The tenant made other arguments based on the lease itself. It argued that even if Section 365(d)(3)does not allow for proration, the lease should be read in a way that requires proration. The tenant pointed out that the lease specifically provides for proration under other circumstances, where occupancy may be for less than a full month. For example, the lease provides for proration in the first month, in the last month when the landlord terminates the lease, when the premises are destroyed or left uninhabitable and when the premises are condemned. However the court responded that the lease does not specifically call for proration in a situation like the HA-LO case, where the debtor in bankruptcy rejects a lease. Based on that, the court rejected the tenant's argument and pointed out that the lease contains a merger clause which states that the lease is the entire agreement between the parties and "fully and completely expresses their agreements."

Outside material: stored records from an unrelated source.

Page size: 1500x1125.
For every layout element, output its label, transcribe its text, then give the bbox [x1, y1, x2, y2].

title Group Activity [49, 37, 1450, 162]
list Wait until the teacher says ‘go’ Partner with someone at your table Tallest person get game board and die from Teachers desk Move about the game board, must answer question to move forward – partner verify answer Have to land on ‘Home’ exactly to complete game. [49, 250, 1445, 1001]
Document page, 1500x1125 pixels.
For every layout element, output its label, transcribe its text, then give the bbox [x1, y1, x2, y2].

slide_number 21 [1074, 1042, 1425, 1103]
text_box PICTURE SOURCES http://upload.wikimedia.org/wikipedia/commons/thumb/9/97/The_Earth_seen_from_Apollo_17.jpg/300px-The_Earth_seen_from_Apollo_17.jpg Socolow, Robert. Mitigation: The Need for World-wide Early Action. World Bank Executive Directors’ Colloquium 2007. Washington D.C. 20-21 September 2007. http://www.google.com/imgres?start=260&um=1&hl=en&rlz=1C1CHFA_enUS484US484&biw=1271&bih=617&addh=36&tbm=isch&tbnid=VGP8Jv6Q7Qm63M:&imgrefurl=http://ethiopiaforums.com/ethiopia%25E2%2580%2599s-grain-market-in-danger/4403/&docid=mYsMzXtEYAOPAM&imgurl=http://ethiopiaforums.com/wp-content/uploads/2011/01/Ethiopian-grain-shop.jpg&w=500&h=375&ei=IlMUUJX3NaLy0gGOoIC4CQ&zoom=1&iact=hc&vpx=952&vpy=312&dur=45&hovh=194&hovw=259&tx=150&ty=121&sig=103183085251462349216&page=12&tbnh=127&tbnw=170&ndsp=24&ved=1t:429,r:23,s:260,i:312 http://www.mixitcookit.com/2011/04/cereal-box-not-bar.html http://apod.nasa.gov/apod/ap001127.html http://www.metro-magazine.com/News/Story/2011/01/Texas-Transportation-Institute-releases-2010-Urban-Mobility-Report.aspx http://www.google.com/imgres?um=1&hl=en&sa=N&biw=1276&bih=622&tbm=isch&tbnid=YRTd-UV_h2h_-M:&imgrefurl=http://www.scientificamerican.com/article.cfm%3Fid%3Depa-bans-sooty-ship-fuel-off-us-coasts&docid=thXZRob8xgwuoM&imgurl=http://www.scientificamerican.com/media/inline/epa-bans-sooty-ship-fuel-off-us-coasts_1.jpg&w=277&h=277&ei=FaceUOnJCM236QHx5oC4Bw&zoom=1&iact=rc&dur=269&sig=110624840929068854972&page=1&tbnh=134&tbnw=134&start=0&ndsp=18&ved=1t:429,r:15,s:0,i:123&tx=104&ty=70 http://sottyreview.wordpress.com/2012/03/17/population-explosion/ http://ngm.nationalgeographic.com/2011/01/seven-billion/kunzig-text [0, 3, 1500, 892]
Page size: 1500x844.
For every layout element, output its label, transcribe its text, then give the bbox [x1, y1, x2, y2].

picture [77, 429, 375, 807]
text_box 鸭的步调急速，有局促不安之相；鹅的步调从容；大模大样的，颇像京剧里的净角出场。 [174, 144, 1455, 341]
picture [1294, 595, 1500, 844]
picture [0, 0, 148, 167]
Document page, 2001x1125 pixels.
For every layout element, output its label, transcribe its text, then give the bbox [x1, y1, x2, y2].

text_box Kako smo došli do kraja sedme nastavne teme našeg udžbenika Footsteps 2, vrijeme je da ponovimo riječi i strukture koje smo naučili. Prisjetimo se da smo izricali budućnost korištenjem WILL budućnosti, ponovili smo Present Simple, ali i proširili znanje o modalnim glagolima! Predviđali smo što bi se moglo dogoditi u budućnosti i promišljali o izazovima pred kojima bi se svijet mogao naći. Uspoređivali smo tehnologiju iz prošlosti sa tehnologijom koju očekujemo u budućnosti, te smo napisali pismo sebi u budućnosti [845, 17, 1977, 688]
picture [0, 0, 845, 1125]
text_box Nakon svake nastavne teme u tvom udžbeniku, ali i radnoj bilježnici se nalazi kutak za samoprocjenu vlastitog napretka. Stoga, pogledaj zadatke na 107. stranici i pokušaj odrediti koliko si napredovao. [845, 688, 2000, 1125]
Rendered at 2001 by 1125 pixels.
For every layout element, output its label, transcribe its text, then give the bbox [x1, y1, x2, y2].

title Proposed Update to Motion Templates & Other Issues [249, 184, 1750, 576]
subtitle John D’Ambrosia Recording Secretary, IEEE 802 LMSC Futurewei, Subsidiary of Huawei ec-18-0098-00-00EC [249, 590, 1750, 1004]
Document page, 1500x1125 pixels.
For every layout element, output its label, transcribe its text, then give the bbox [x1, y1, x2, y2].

In addition, the lease provided: "The Annual Base Rent shall be paid in advance, in 12 equal monthly installments, commencing on the Commencement Date (prorated for any partial month) and continuing on the first day of each month thereafter for the balance of the term of the lease ...." (Emphasis added). The tenant also maintained that under this provision the tenant's obligation is to pay only prorated rent for any partial month during the period that the lease is in force, and not just the month in which the lease begins. However, the lower courts rejected that argument and, since HA-LO failed to raise that issue on appeal, the Circuit Court held that the tenant thereby waived any claim of error on this issue.
The HA-LO case would suggest certain planning tips to parties in commercial leases. From the tenant's perspective, it appears that it could have timed its vacation of the property and rejection of the lease a little differently. If in this case it had been able to reject the lease as of October 31, instead of a few days later, it could have saved itself over $600,000.
Moreover, under certain circumstances a tenant may be able to time the bankruptcy filing to save money. For example, if a substantial monthly rent payment becomes due on the first of the month, the tenant could file on the second of the month to make that payment a pre-petition obligation.
Also, it seems that if the lease had made it clear that rent must be prorated in bankruptcy or other terminations, as in the other listed situations provided in the lease for partial months, the tenant could have succeeded in its arguments.